A biological or chemical attack leaves hundreds of lawmakers too sick to show up at what may be a destroyed Capitol. Others are ready to carry on, but, under rules of Congress, they may be forbidden to act at a time of dire national emergency.

The House and Senate define a quorum (search), the number needed to do business, as a majority of members "chosen, sworn and living." In the House, that means 218 if all 435 seats are filled.

But what happens, asked House Rules Committee Chairman David Dreier, R-Calif., if 225 members are left alive but incapacitated by a catastrophe. The 210 remaining lawmakers, he said, would fail to constitute a quorum.

Dreier's committee met last week to discuss how to prepare for mass incapacitation, part of an ongoing effort in the post-Sept. 11 era to assure that Congress will continue to function after a cataclysmic attack.

Earlier in April, the House passed legislation requiring affected states to hold special elections within 45 days after the House speaker declares that a disaster has left more than 100 seats vacant.

The bill dissatisfied many lawmakers. Some would rather have a constitutional amendment (search) to allow the House, like the Senate, to fill temporarily seats by a governor's appointment so as to avoid lengthy gaps in its ability to pass laws.
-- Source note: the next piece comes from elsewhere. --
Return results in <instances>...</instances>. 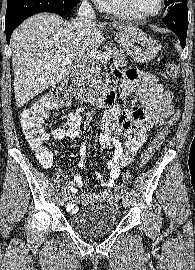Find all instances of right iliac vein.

The House-approved bill also deals only with vacancies created by death, not incapacitation.

The Continuity of Government Commission (search), a high-level nonpartisan group created in 2002, noted in a report last year that having a few nonfunctioning members is not new to Congress, but "the loss for weeks, months or years of tens or hundreds of incapacitated lawmakers is another story."

As an example, it said, "a chemical attack might leave thousands in burn units or with respiratory and neurological injuries. If such an attack were centered on Congress, many members could be in hospital intensive care units for months."

The Rules Committee staff came up with a very preliminary draft suggesting that a quorum could temporarily be defined as a majority of those able to respond to the calls of the House. This would occur only after the speaker has determined that a disaster has occurred and after members are unable to respond to multiple summons to the House.

In such circumstances, "it would do well to focus on physical attendance as the measuring device," House Parliamentarian Charles Johnson told the panel.

That still leaves undefined when a member is incapacitated, what comprises a catastrophe and how long this "temporary" reduced quorum should continue.

Dr. John Eisold, the attending physician to Congress, said incapacitation is a subjective judgment. As the personal doctor to members, Eisold said he would not make a statement to congressional leaders that a member is incapacitated.

"I would respect the member's wishes, even if job performance had deteriorated, and not discuss their health status," he said.

Walter Dellinger, a constitutional scholar and Duke University law professor, said any rules change must be precise enough to prevent political manipulation. "A rule aimed at safeguarding our country in extremis ought not to be drafted in a way that would permit its use by factions aiming for undemocratic results," he said.

Rep. Martin Frost, D-Texas, who in 2002 co-chaired a continuity-of-Congress working group, cited a recent situation in his own state where Democrats in the legislature fled to Oklahoma in an ultimately unsuccessful attempt to block Republicans from carrying out a redistricting plan. What would have happened, he asked, if the leaders back in Austin had changed the rules in their absence.

"There's a fine line," Frost said, between "determining a natural catastrophe and the exercise of a majority's will to reduce the number of a quorum."